Alexander Zemlinsky,

The Stranger

Zemlinsky dirigeant lors d’une répétition

Alexander Zemlinsky,

The Stranger

Itinerary of a Musician at the
Crossroads of Many Worlds

The composer and conductor Alexander Zemlinsky, who was born in Vienna in 1871 and died near New York City in 1942, passed through several worlds, which he also saw disappear. The first was that of his infancy and youth, the Austro-Hungarian Empire, “that world of security”, as the author Stefan Zweig (1881-1942) described it in The World of Yesterday, before realizing that it was actually “naught but a castle of dreams”.

Like Zweig, however, Zemlinsky seems only to have fully lived in a different world, the world of art, to which he dedicated his entire existence. This world became his homeland, an ideal place without borders or passports, whose universal language, music, was a balm for the “wounded identity” of which Michael Pollak (1948-1992) spoke when describing the Viennese artists who placed the idea of art above that of the nation.

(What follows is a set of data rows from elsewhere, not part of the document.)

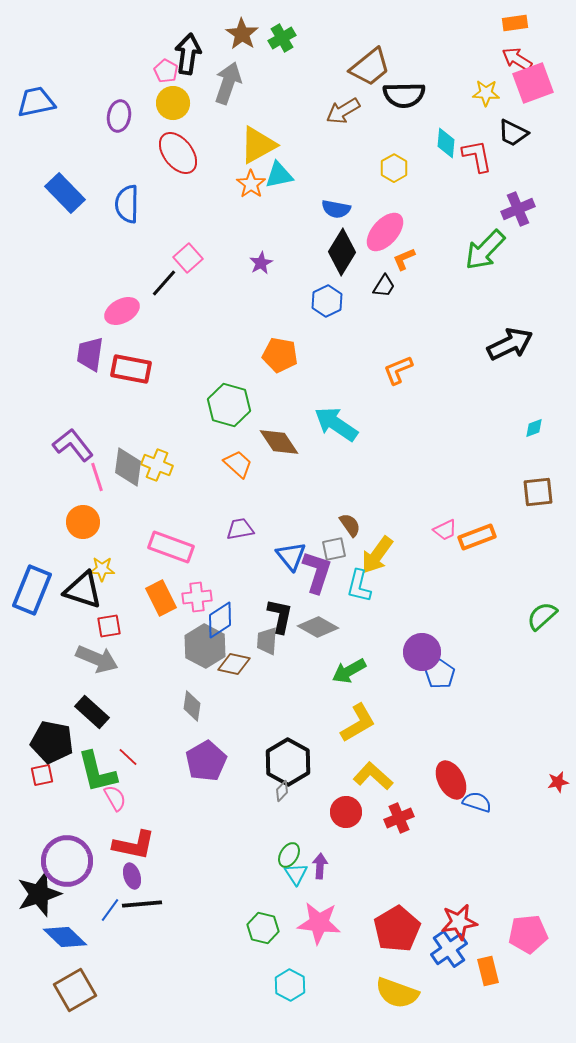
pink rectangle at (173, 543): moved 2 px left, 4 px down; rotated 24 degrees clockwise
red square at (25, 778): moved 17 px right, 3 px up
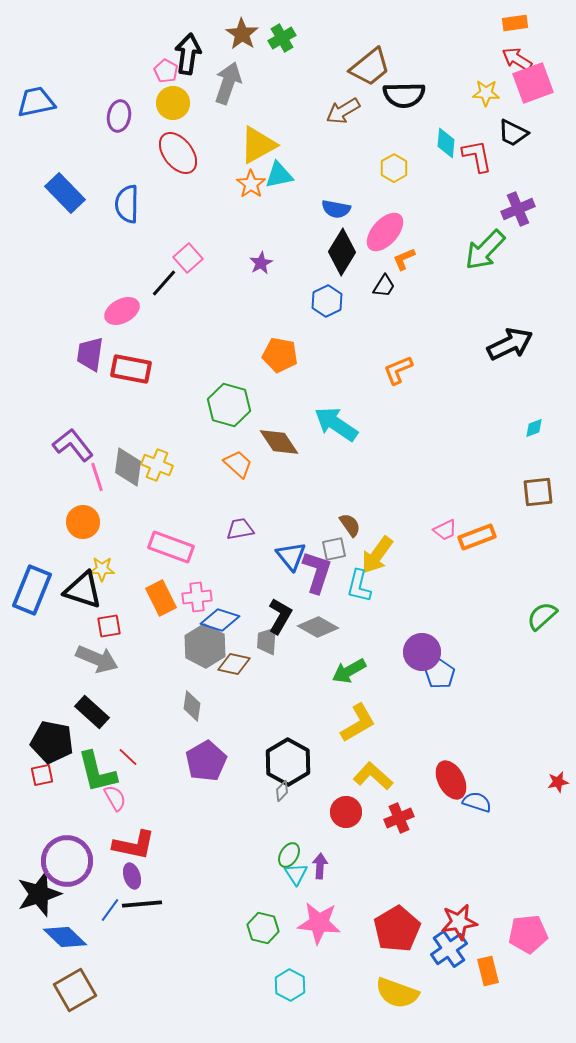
black L-shape at (280, 616): rotated 18 degrees clockwise
blue diamond at (220, 620): rotated 51 degrees clockwise
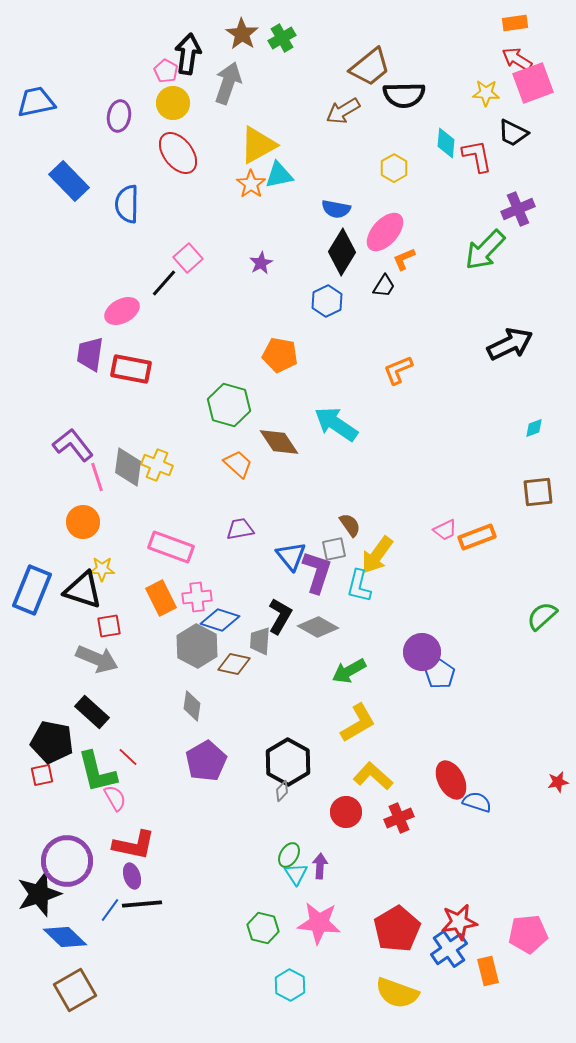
blue rectangle at (65, 193): moved 4 px right, 12 px up
gray trapezoid at (267, 641): moved 7 px left
gray hexagon at (205, 646): moved 8 px left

Alexander Zemlinsky’s musical works are also located at the crossroads of many worlds: Vienna, Prague and Berlin – and then New York. One can detect in his oeuvre certain themes of Johannes Brahms (1833-1897), the imprint of Gustav Mahler (1860-1911), and the retrospective influence of Arnold Schönberg (1874-1951), whose only teacher he was.

But these reminiscences, which have been accused of eclecticism, cannot mask his originality and pioneer status, along with the diaphanous quality of his music and the violence, which – abruptly – emerges from it. Through this violence Zemlinsky never ceased to probe his own strangeness.

Of Zemlinsky one might quote what Hannah Arendt (1906-1975) wrote about the philosopher Walter Benjamin (1892-1940): “This man didn’t learn to swim either with or against the tide”. In her posthumous homage to Benjamin, Arendt compared him to “the little hunchback” (Das Bucklicht Männlein), a character in a popular German song. Benjamin mentioned this pilfering, maladroit character, with whom he identified, at the end of Berlin Childhood around 1900, published in 1932-1933. He also recognized the hunchback character in Franz Kafka (1883-1924) in an article he published on 21 and 28 December 1934 in commemoration of the tenth anniversary of the author’s death. Just a few days before, on 15 December 1934, Alexander Zemlinsky completed a lied entitled Das Bucklicht Männlein.

Trained in Vienna at a time when the city was “less an art town than a town of scenery par excellence”, as Hermann Broch (1886-1951) put it, Zemlinsky did not leave the Austrian capital until he moved to Prague at the age of forty. There he turned the Neue Deutsches Theater into a leading venue and was its music director for ten years, following Czechoslovakian independence.

He only returned to his native city after a further period of five years at the Berlin Kroll Opera, where he collaborated with the avant-garde artists of the time, adapting for his own works not the texts of post-World War I poets, but those of the Harlem Revival. In 1933 the Nazis forced him to return to Vienna and then, in 1938, to become an exile. Once again he witnessed a perishing world, and was probably nowhere more a stranger than in New York, where he took refuge and died in 1942, bereft of support and already almost forgotten.

The year before leaving Europe Zemlinsky composed a collection of twelve songs that brought together the voices of Goethe (1749-1967), Stefan George (1868-1933), and Langston Hugues (1902-1967). The seventh song, which contains traces of jazz, is called Elend, “misery” in German. But the word’s Latin roots also refer to a person who has been banished, who has no land (ali landi) and is condemned to wander from one world and one kind of music to another, in search of lost harmony.